<<<<

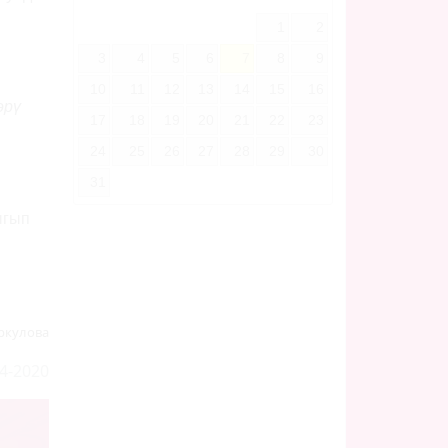
1
2
3
4
5
6
7
8
9
10
11
12
13
14
15
16
өрү
17
18
19
20
21
22
23
24
25
26
27
28
29
30
31
ыгып
ркулова
4-2020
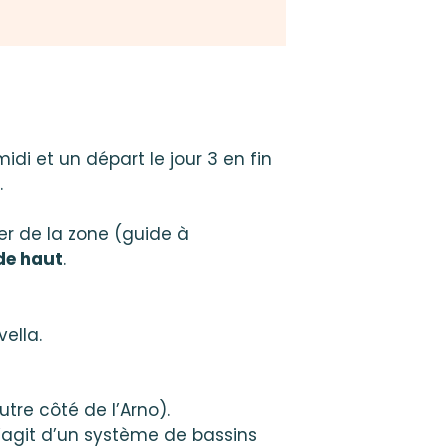
midi et un départ le jour 3 en fin
.
der de la zone (guide à
de haut
.
ella.
tre côté de l’Arno).
l s’agit d’un système de bassins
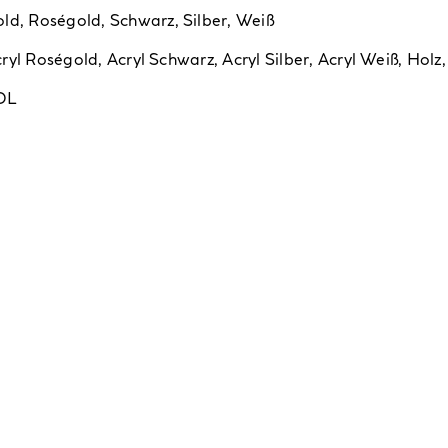
old
,
Roségold
,
Schwarz
,
Silber
,
Weiß
ryl Roségold
,
Acryl Schwarz
,
Acryl Silber
,
Acryl Weiß
,
Holz
DL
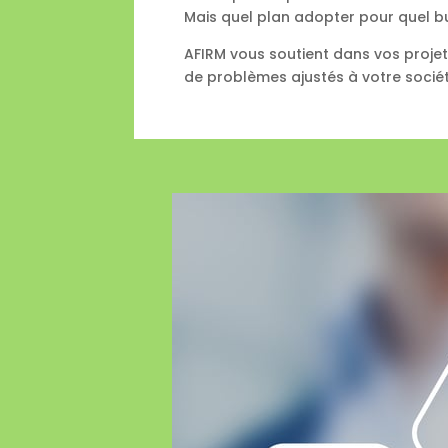
Mais quel plan adopter pour quel but
AFIRM vous soutient dans vos proje
de problèmes ajustés à votre socié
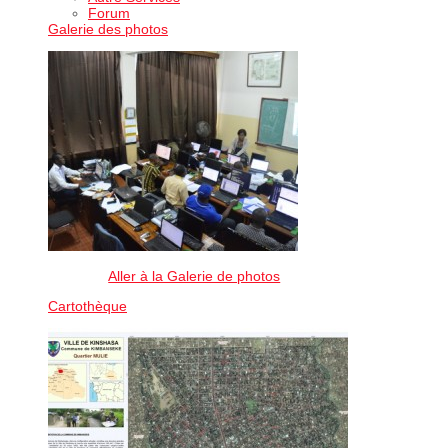
Forum
Galerie des photos
Aller à la Galerie de photos
Cartothèque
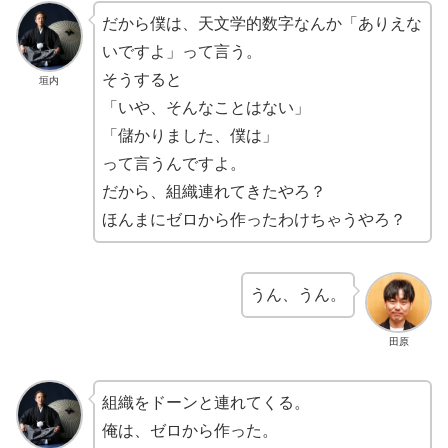
だから僕は、天文学的数字なんか「ありえな
いですよ」って言う。
そうすると
垣内
「いや、そんなことはない」
「儲かりました、僕は」
って言うんですよ。
だから、組織連れてきたやろ？
ほんまにゼロから作ったわけちゃうやろ？
うん、うん。
田原
組織をドーンと連れてくる。
俺は、ゼロから作った。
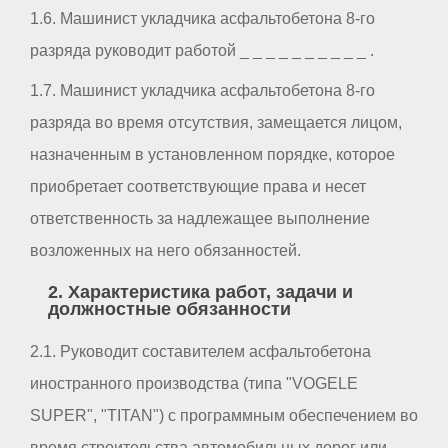
1.6. Машинист укладчика асфальтобетона 8-го
разряда руководит работой _ _ _ _ _ _ _ _ _ _ .
1.7. Машинист укладчика асфальтобетона 8-го
разряда во время отсутствия, замещается лицом,
назначенным в установленном порядке, которое
приобретает соответствующие права и несет
ответственность за надлежащее выполнение
возложенных на него обязанностей.
2. Характеристика работ, задачи и
должностные обязанности
2.1. Руководит составителем асфальтобетона
иностранного производства (типа "VOGELE
SUPER", "TITAN") с программным обеспечением во
время строительства автомобильных дорог или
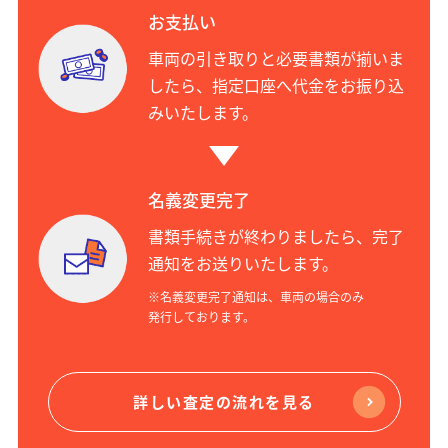
お支払い
車両の引き取りと必要書類が揃いま
したら、指定口座へ代金をお振り込
みいたします。
名義変更完了
書類手続きが終わりましたら、完了
通知をお送りいたします。
※名義変更完了通知は、車両の場合のみ
発行しております。
詳しい査定の流れを見る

>>>>

## JOB ITEM
The expected output is the full material above, unaltered, with pictures removed.

## SOLUTION
1
2
3
4
5
6
7
8
9
10
11
12
13
14
15
16
өрү
17
18
19
20
21
22
23
24
25
26
27
28
29
30
31
ыгып
ркулова
4-2020
midi et un départ le jour 3 en fin
.
der de la zone (guide à
de haut
.
ella.
tre côté de l’Arno).
l s’agit d’un système de bassins
old
,
Roségold
,
Schwarz
,
Silber
,
Weiß
ryl Roségold
,
Acryl Schwarz
,
Acryl Silber
,
Acryl Weiß
,
Holz
DL
Mais quel plan adopter pour quel but
AFIRM vous soutient dans vos proje
de problèmes ajustés à votre socié
Forum
Galerie des photos
Aller à la Galerie de photos
Cartothèque
だから僕は、天文学的数字なんか「ありえな
いですよ」って言う。
そうすると
垣内
「いや、そんなことはない」
「儲かりました、僕は」
って言うんですよ。
だから、組織連れてきたやろ？
ほんまにゼロから作ったわけちゃうやろ？
うん、うん。
田原
組織をドーンと連れてくる。
俺は、ゼロから作った。
1.6. Машинист укладчика асфальтобетона 8-го
разряда руководит работой _ _ _ _ _ _ _ _ _ _ .
1.7. Машинист укладчика асфальтобетона 8-го
разряда во время отсутствия, замещается лицом,
назначенным в установленном порядке, которое
приобретает соответствующие права и несет
ответственность за надлежащее выполнение
возложенных на него обязанностей.
2. Характеристика работ, задачи и
должностные обязанности
2.1. Руководит составителем асфальтобетона
иностранного производства (типа "VOGELE
SUPER", "TITAN") с программным обеспечением во
время строительства автомобильных дорог или
お支払い
車両の引き取りと必要書類が揃いま
したら、指定口座へ代金をお振り込
みいたします。
名義変更完了
書類手続きが終わりましたら、完了
通知をお送りいたします。
※名義変更完了通知は、車両の場合のみ
発行しております。
詳しい査定の流れを見る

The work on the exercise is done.